Вечер в Атлантиде наступает быстро, будто кто занавес опускает. А ночь является, будто за дверью стояла. Не успеешь оглянуться — небо уже все в звездах, луна… Шум волн почему-то лучше слышно.
Четверо мужчин и одна девушка сидели на остывающем песке. Рядом из скважины, невидимый, но живой, поднимался запах страдания. Я представил, как раскаленная металлическая мушка вгрызается в мое тело, идет к сердцу… Зуд охватил кожу. Ой! Кольнуло сердце. Я притронулся к груди и… нащупал в кармане какой-то предмет.

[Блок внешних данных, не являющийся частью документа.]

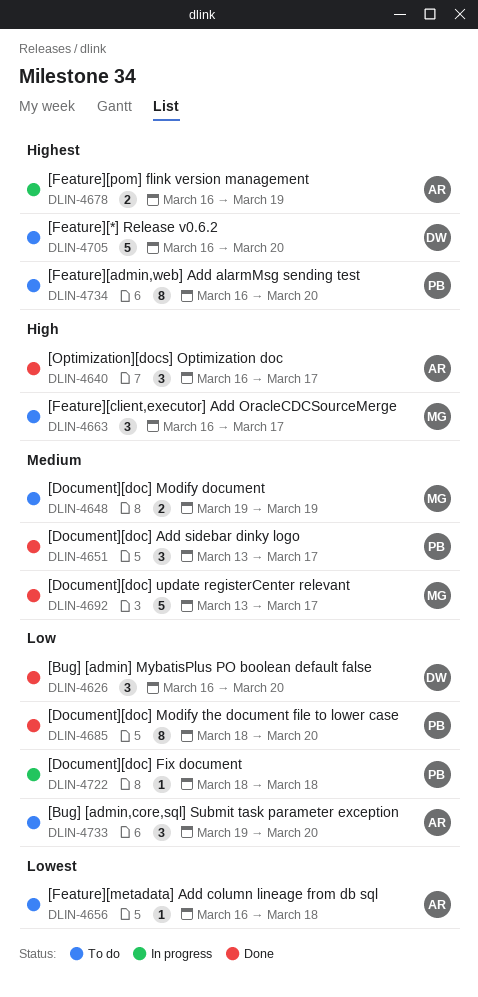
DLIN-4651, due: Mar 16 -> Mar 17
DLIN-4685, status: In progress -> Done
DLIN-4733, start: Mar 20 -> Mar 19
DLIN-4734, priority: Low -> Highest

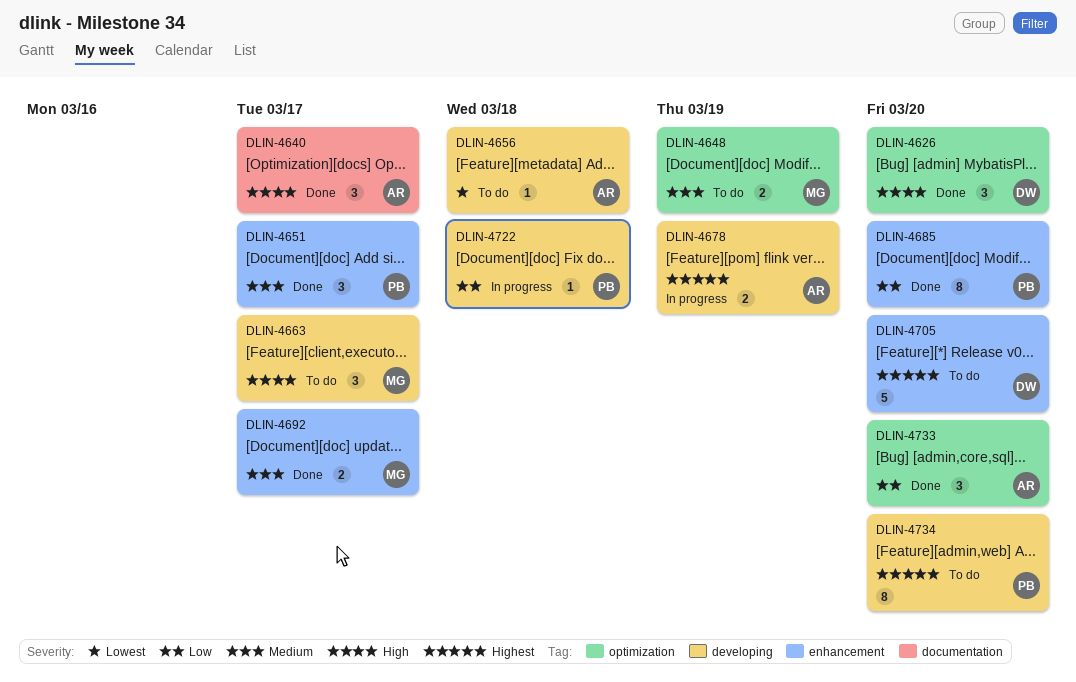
DLIN-4626, priority: Low -> High
DLIN-4692, estimate: 5 -> 2
DLIN-4733, status: To do -> Done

«Шляпа! — вспомнил. — Шля-па… А зачем она птицечеловеку?»
Смутно о чем-то догадываясь, я вытянул ее из кармана, расправил — необычная, конечно, на изнанке какие-то знаки, как схема радиоприемника… Нахлобучил ее на голову и… злая, буйная радость наполнила меня! Захотелось крикнуть: «А, гори все огнем!» — и поджечь что-нибудь. Огонь!.. Вообразил, как он красно и зловеще всходит над черными огрызками города, и в душе словно ворота раскрылись, сдерживавшие зачем-то внутри все неприятности. Огонь! И будто в душе огонь забушевал тоже. Весело сделалось, что небо чужое и далекое! Что мы — одни! Что дырку в Земле пробурили! Здорово!
Чего-нибудь сломать захотелось. Поднял щепку трухлявую, переломил — хорошо! Поднял камень, кинул в темень — ух, еще лучше! Шарахнул кулаком по песку — ой, больно! Но сладко до невозможности! Блаженство!..
— Виктор, вы что? — покосился Николай Николаевич.
— Так… ничего, — ответил снисходительно. Встал, походил вокруг сидящих. Ох, тянуло меня к ним — у Николая Николаевича шея соблазни тельная, с ложбинкой… Так бы и дал ребром ладони, так бы и!.. Ох, сил нет сдержаться.